- The S&P 500 has dropped 7.9% in the first 100 days of Trump's second term, marking the second-worst performance in 80 years.
- New 'reciprocal' tariffs and threats to Fed independence have triggered market upheaval and business pushback.
- Economic indicators show weakening sentiment, with recession risks rising as firms brace for higher costs.
A Rocky Start for Markets
President Donald Trump's second term has opened with one of the worst stock market performances in modern presidential history, with the S&P 500 declining 7.9% from Inauguration Day through April 25, 2025. This slump trails only Richard Nixon's second term in 1972 for poor early-market performance, according to historical data. The drop contrasts sharply with Trump's first term, when markets gained 5% in the same timeframe.
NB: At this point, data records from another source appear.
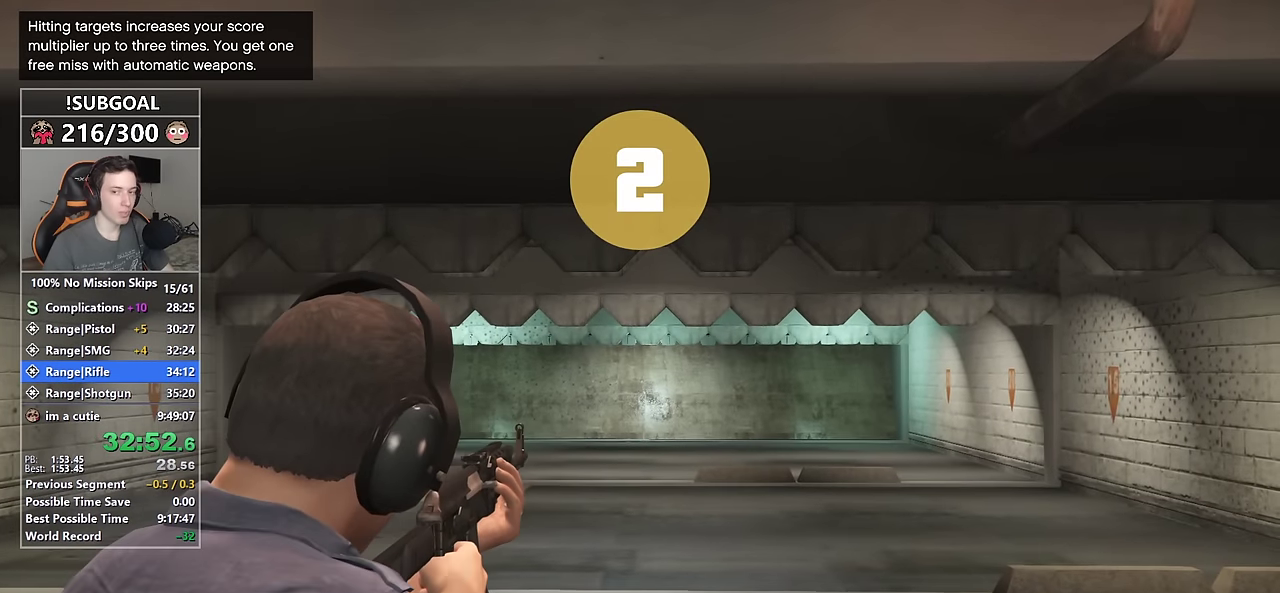
{"keys": [], "mouse": ["right"], "events": []}
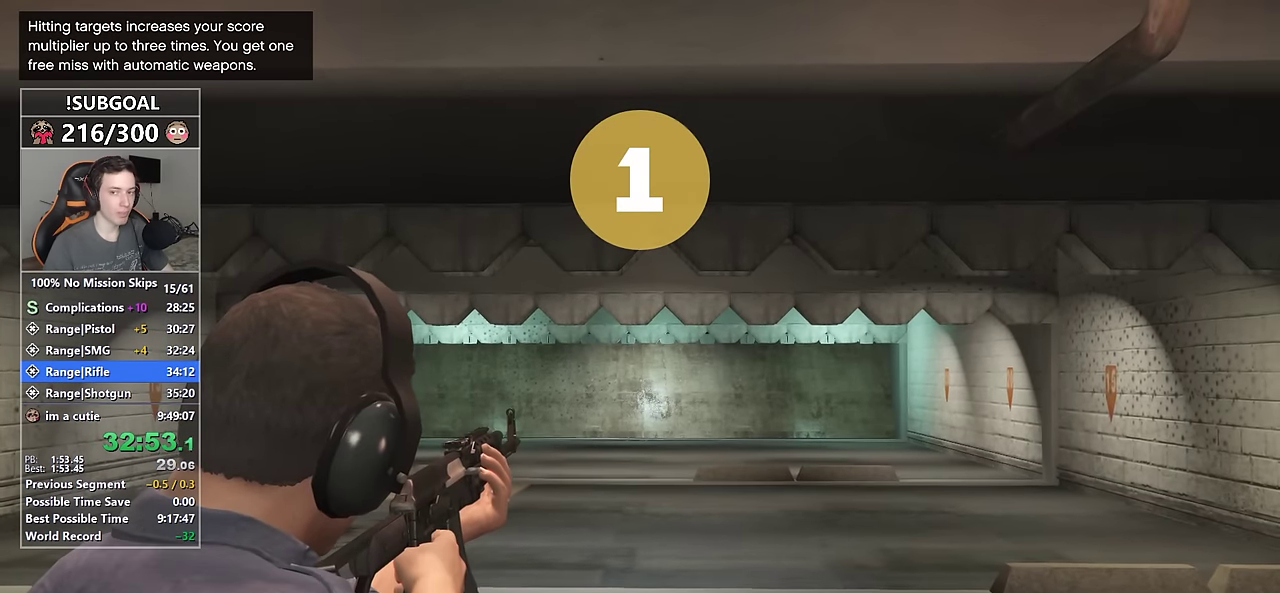
{"keys": [], "mouse": ["right"], "events": [[50, "w", "down"], [150, "w", "up"]]}
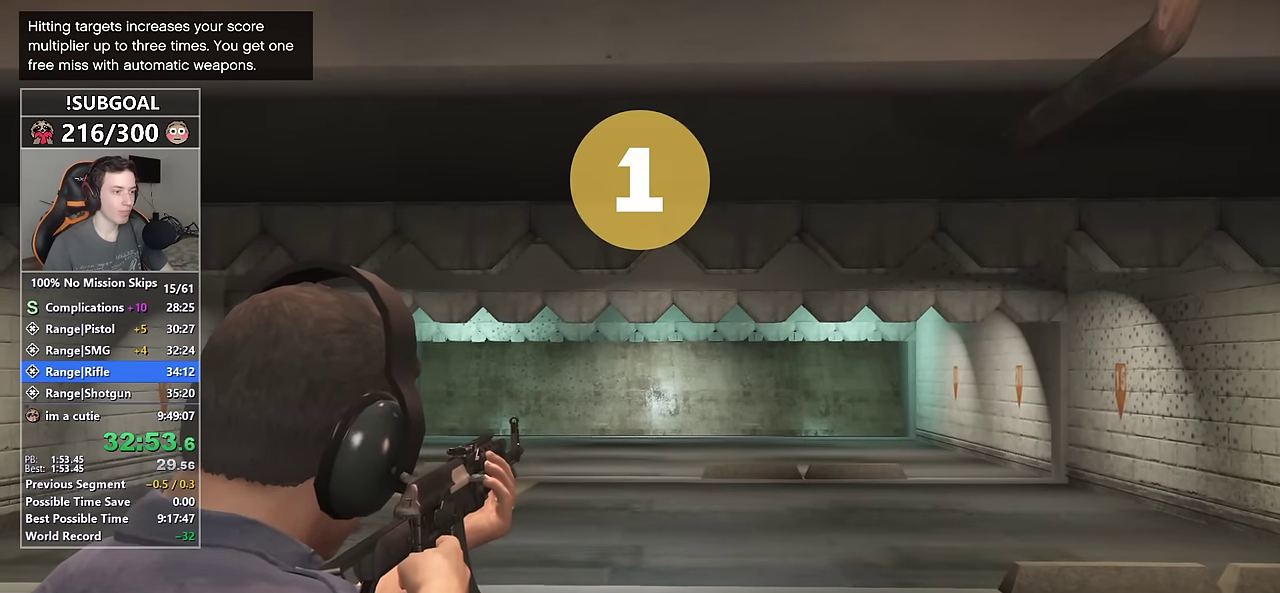
{"keys": [], "mouse": ["right"], "events": []}
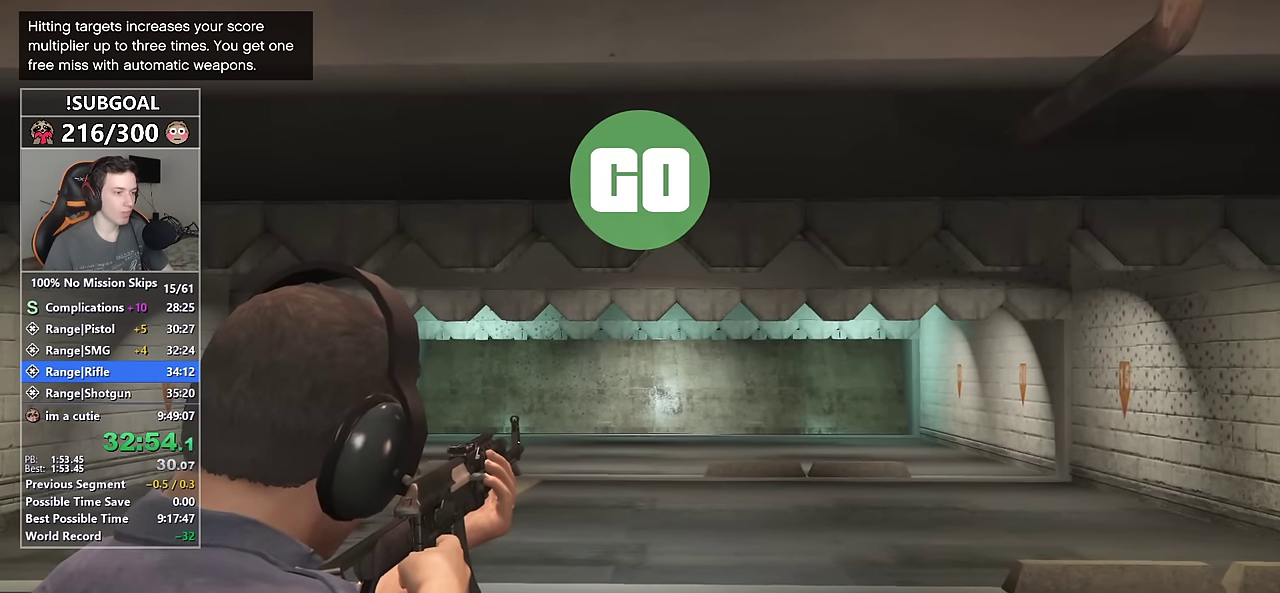
{"keys": [], "mouse": ["right"], "events": [[217, "w", "down"], [317, "w", "up"]]}
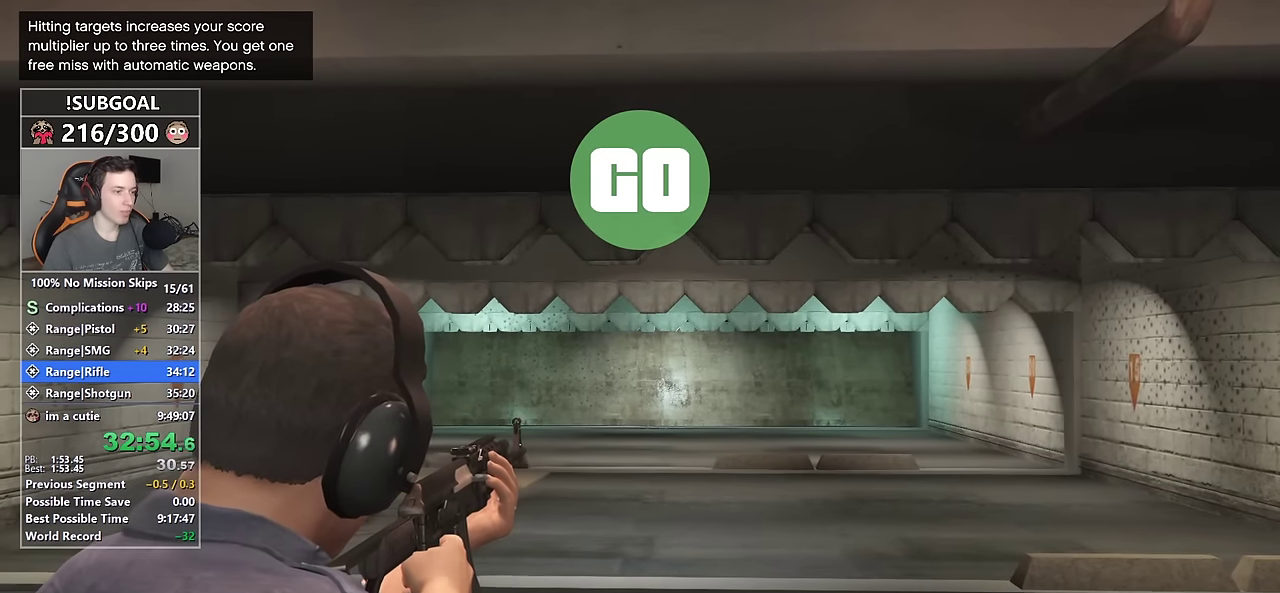
{"keys": [], "mouse": ["right"], "events": []}
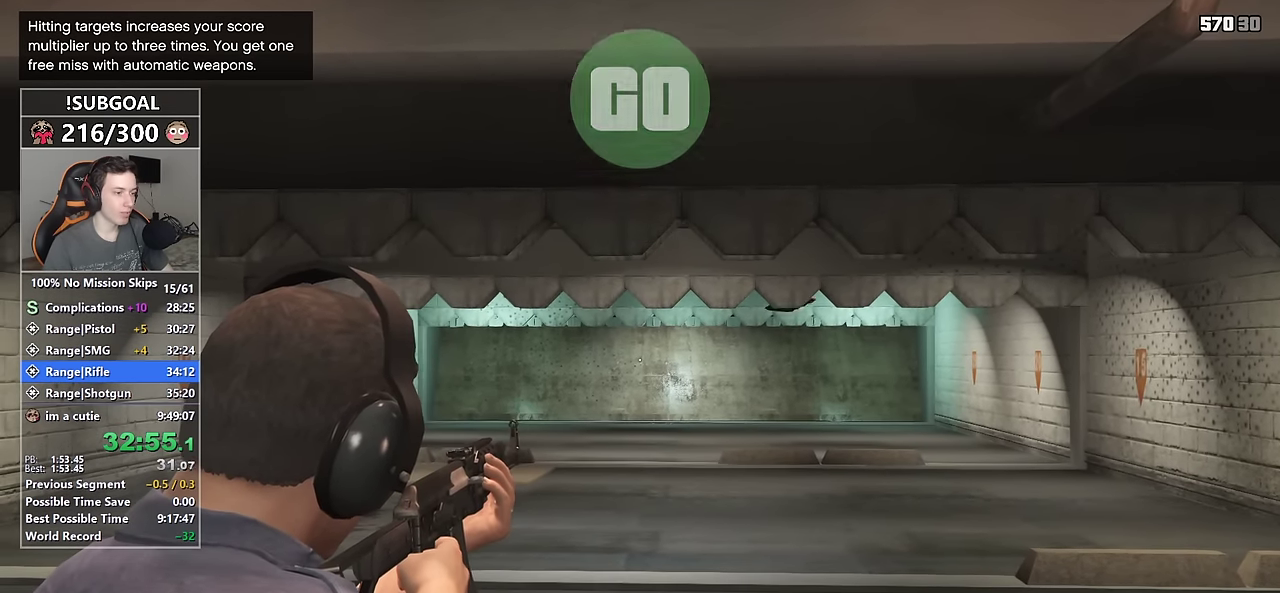
{"keys": [], "mouse": ["right"], "events": []}
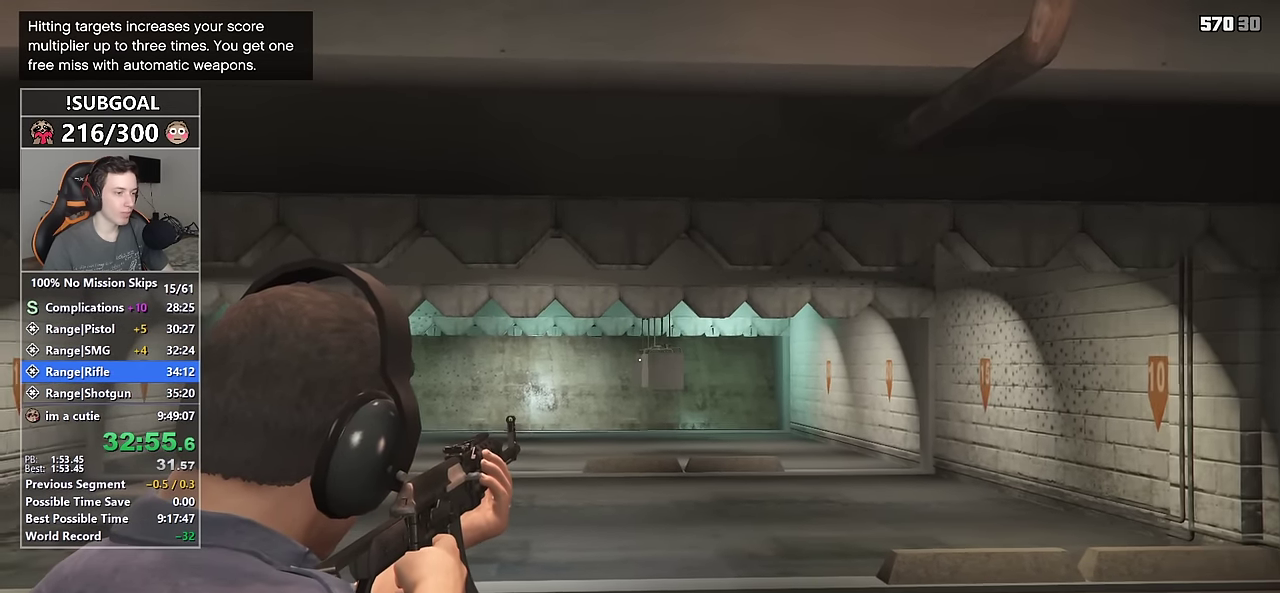
{"keys": [], "mouse": ["right"], "events": []}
The reversal comes as the administration implements aggressive trade policies, including sweeping new tariffs announced April 2 that sent shockwaves through global markets. 'The announcement stunned investors who had priced in more moderate policies,' said one Wall Street strategist who requested anonymity to discuss client reactions. The dollar and Treasuries slid as investors flocked to gold amid the uncertainty.
Policy Whiplash
Business leaders who initially welcomed Trump's reelection are now grappling with the practical consequences of 21st-century protectionism. The Federal Reserve's latest Beige Book reports widespread concern among firms about rising input costs, with many already implementing tariff surcharges. 'We're seeing pricing horizons shrink from quarters to weeks in some industries,' noted a regional Fed official.
Small business optimism has dipped sharply, and even former Wall Street allies have taken to social media to criticize the policies. The administration maintains the measures will strengthen domestic industry, but April's PMI reading - the lowest in 16 months - suggests near-term pain. Services sector sentiment has particularly deteriorated, though manufacturing shows tentative signs of resilience.
Historical Parallels
Market historians note that such early-term declines don't necessarily predict full-year performance, though the precedents are mixed. When first-100-day drops exceed historical averages, markets have sometimes rebounded dramatically. But more moderate early losses have typically presaged further declines. With recession probability models flashing warning signs and consumer confidence plummeting, many analysts are revising 2025 forecasts downward.
One bright spot: February's record highs demonstrate underlying market strength when policy uncertainty abates. 'This isn't a structural breakdown,' argued one portfolio manager. 'It's a reaction to specific policies that could moderate.' Whether that moderation comes before broader economic damage remains the key question for investors.